- **Request**:
Only the closing portion of the entries is to be reproduced: the line containing "ΕΠΣ Καρδίτσας" through the very last line, exactly as written.

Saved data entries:
=== Begin Enclosure ===

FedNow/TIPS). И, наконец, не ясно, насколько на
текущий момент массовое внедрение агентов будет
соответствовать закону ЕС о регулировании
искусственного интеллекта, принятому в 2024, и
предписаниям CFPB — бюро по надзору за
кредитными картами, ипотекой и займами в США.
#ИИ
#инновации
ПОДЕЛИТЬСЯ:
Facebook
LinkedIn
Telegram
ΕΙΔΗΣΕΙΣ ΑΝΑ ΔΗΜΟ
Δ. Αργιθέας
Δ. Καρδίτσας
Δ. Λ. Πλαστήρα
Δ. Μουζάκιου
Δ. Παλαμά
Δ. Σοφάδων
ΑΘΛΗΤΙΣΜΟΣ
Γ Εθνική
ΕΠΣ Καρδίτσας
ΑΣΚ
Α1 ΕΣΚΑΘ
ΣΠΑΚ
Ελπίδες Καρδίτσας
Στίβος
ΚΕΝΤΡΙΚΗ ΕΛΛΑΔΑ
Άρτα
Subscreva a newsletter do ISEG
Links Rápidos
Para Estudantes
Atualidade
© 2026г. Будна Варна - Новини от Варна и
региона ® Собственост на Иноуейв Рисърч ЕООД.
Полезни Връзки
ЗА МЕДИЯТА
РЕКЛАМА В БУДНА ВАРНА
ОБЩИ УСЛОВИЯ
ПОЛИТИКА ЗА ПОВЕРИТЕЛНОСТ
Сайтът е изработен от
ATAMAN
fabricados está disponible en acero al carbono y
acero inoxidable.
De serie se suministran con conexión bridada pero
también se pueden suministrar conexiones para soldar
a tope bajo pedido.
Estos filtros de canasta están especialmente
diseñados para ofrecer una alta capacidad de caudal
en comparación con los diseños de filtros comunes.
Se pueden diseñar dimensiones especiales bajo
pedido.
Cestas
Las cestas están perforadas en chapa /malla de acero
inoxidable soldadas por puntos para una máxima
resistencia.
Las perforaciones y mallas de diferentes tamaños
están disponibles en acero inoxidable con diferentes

=== End Enclosure ===

- **Output of the task**:
ΕΠΣ Καρδίτσας
ΑΣΚ
Α1 ΕΣΚΑΘ
ΣΠΑΚ
Ελπίδες Καρδίτσας
Στίβος
ΚΕΝΤΡΙΚΗ ΕΛΛΑΔΑ
Άρτα
Subscreva a newsletter do ISEG
Links Rápidos
Para Estudantes
Atualidade
© 2026г. Будна Варна - Новини от Варна и
региона ® Собственост на Иноуейв Рисърч ЕООД.
Полезни Връзки
ЗА МЕДИЯТА
РЕКЛАМА В БУДНА ВАРНА
ОБЩИ УСЛОВИЯ
ПОЛИТИКА ЗА ПОВЕРИТЕЛНОСТ
Сайтът е изработен от
ATAMAN
fabricados está disponible en acero al carbono y
acero inoxidable.
De serie se suministran con conexión bridada pero
también se pueden suministrar conexiones para soldar
a tope bajo pedido.
Estos filtros de canasta están especialmente
diseñados para ofrecer una alta capacidad de caudal
en comparación con los diseños de filtros comunes.
Se pueden diseñar dimensiones especiales bajo
pedido.
Cestas
Las cestas están perforadas en chapa /malla de acero
inoxidable soldadas por puntos para una máxima
resistencia.
Las perforaciones y mallas de diferentes tamaños
están disponibles en acero inoxidable con diferentes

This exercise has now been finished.